A New York il gruppo Suning ha ribadito al tecnico fiducia ma pure fair play e no al rinnovo contrattuale ora
Mancio è in palestra, Mancio sorride, Mancio fa jogging, Mancio allena la squadra. Una normale giornata da tecnico dell’Inter, che però una squadra normale non è. Così il punto vero è un altro: Mancio è andato o no alla cena di gala con la dirigenza del club? Poiché era programmata alle 21 di New York, le nostre 3 di notte, dobbiamo ancora scoprirlo, ma è chiaro che questo sarà uno dei punti di snodo della tragicommedia estiva nerazzurra.
Mentre ieri Roberto Mancini svolgeva il suo lavoro quotidiano con la squadra — che oggi giocherà in amichevole contro l’Estudiantes (ore 20 locali, le 2 italiane, diretta tv Sky Sport 3) — si teneva infatti la prima delle tre giornate di «Manager meeting», la mega riunione programmatica del management. Nella stessa sala il gruppo dei «thohiriani» e lo staff Suning guidato dal figlio del capo Zhang Jindong, Steven — il 25enne futuro candidato alla presidenza — e gli operativi del gruppo Ren Jun e Yang Yang. Che il numero uno di un colosso che ha appena comprato l’Inter non sia presente a una riunione così importante non è un gran segnale, ad ogni modo è con gli uomini Suning che Mancini prima o poi dovrà avere un contatto. E da quello deriverà la sua decisione: dimettersi, cercare una difficile transazione o provare a continuare, forse indebolito.

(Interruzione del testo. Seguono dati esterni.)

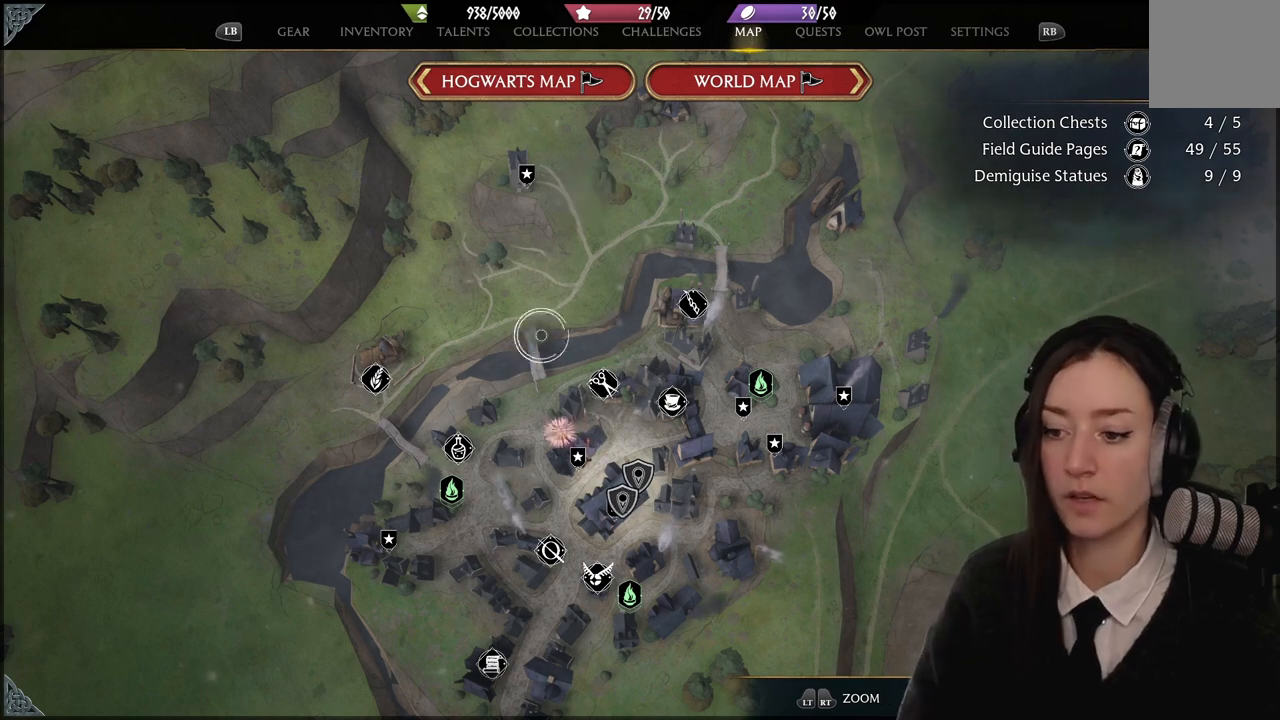
{"buttons": [], "left_stick": "center", "right_stick": "center", "events": [[101, "right_stick", "down"], [368, "left_stick", "center"], [434, "right_stick", "center"]]}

I concetti di fondo che Suning presenterà all’allenatore non saranno diversi da quelli illustratigli da Thohir sabato a Portland: fiducia totale nei di poter produrre in altro modo i 30 milioni di plusvalenza mancanti da qui a fine anno.
A mezzanotte italiana poi, attraverso Inter Channel, il club ha reso pubbliche alcune dichiarazioni distensive di Erick Thoir: «Mancini è il nostro allenatore, qui negli Usa sta lavorando sul campo e anche con il management: credo molto nel suo lavoro». ET ha pure chiarito che Icardi non si vende (come si legge a fianco) e ha rilanciato l’immagine di una società unita e felice: «Credo molto nella struttura del management, lavoriamo come un unico team, non in maniera individuale per rinforzare la squadra: abbiamo ceduto alcuni giocatori e portato nuovi acquisti validissimi. È abbastanza? No, Suning e noi come dirigenza vogliamo rafforzare la squadra ancora di più per essere competitivi in serie A e raggiungere i nostri obiettivi, tra cui il ritorno in Champions League».
Di fronte a queste promesse Mancini potrebbe ammorbidirsi, anche se resta irrisolto il nodo rinnovo. L’atto di fiducia di un prolungamento, infatti, fugherebbe un’altra sua fondata preoccupazione: restare a lavorare un anno e poi, come beffa, non venire riconfermato e consegnare il frutto del suo lavoro (sperabilmente il posto in Champions) a un altro allenatore, magari al Simeone che piace tanto a Zanetti. Insomma, sorriderà anche Mancini, ma prima della cena, ieri, per lui non c’era alcuna vera novità. E la partita del futuro restava ancora tutta da giocare.